Written problem ▸
From the pandas post, copy the text between "For example, when" and "the original object.", inclusive, without changing any character.

━━━━━ Passage to read ━━━━━

The behavior will change in pandas 3.0. This inplace method will never work because the intermediate object on which we are setting values always behaves as a copy.

For example, when doing 'df[col].method(value, inplace=True)', try using 'df.method({col: value}, inplace=True)' or df[col] = df[col].method(value) instead, to perform the operation inplace on the original object.

The first pattern doesn't apply here, so from this message, I understand I should do:

import pandas as pd

df = pd.DataFrame({'col': ["a", "b", "c"]}, dtype="category")
df["col"] = df["col"].replace(to_replace="a", value="b")

But this also fails with:

$ python -Werror::FutureWarning /tmp/4.py
/tmp/4.py:1: DeprecationWarning: 
Pyarrow will become a required dependency of pandas in the next major release of pandas (pandas 3.0),
(to allow more performant data types, such as the Arrow string type, and better interoperability with other libraries)
but was not found to be installed on your system.
If this would cause problems for you,
please provide us feedback at https://github.com/pandas-dev/pandas/issues/54466

  import pandas as pd
Traceback (most recent call last):
  File "/tmp/4.py", line 4, in <module>
    df["col"] = df["col"].replace(to_replace="a", value="b")

━━━━━ Stored records ━━━━━

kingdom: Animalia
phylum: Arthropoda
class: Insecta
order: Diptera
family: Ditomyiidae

━━━━━
━━━━━ Stored records ━━━━━

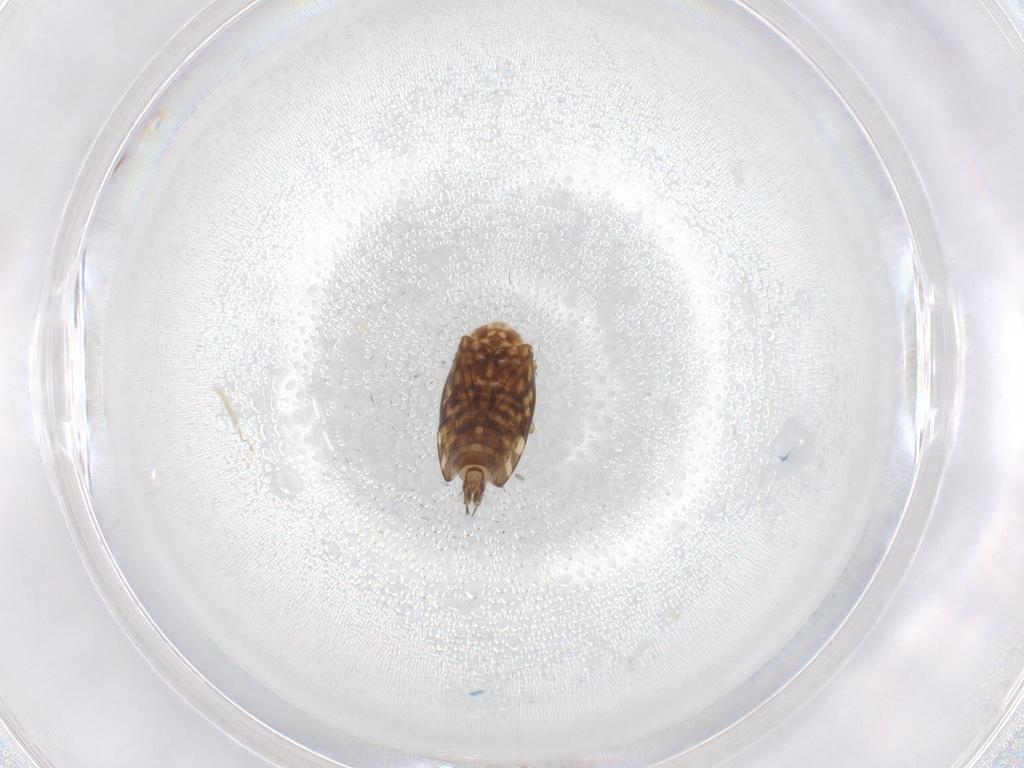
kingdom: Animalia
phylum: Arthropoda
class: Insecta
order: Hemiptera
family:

━━━━━

Output of the exercise ▸
For example, when doing 'df[col].method(value, inplace=True)', try using 'df.method({col: value}, inplace=True)' or df[col] = df[col].method(value) instead, to perform the operation inplace on the original object.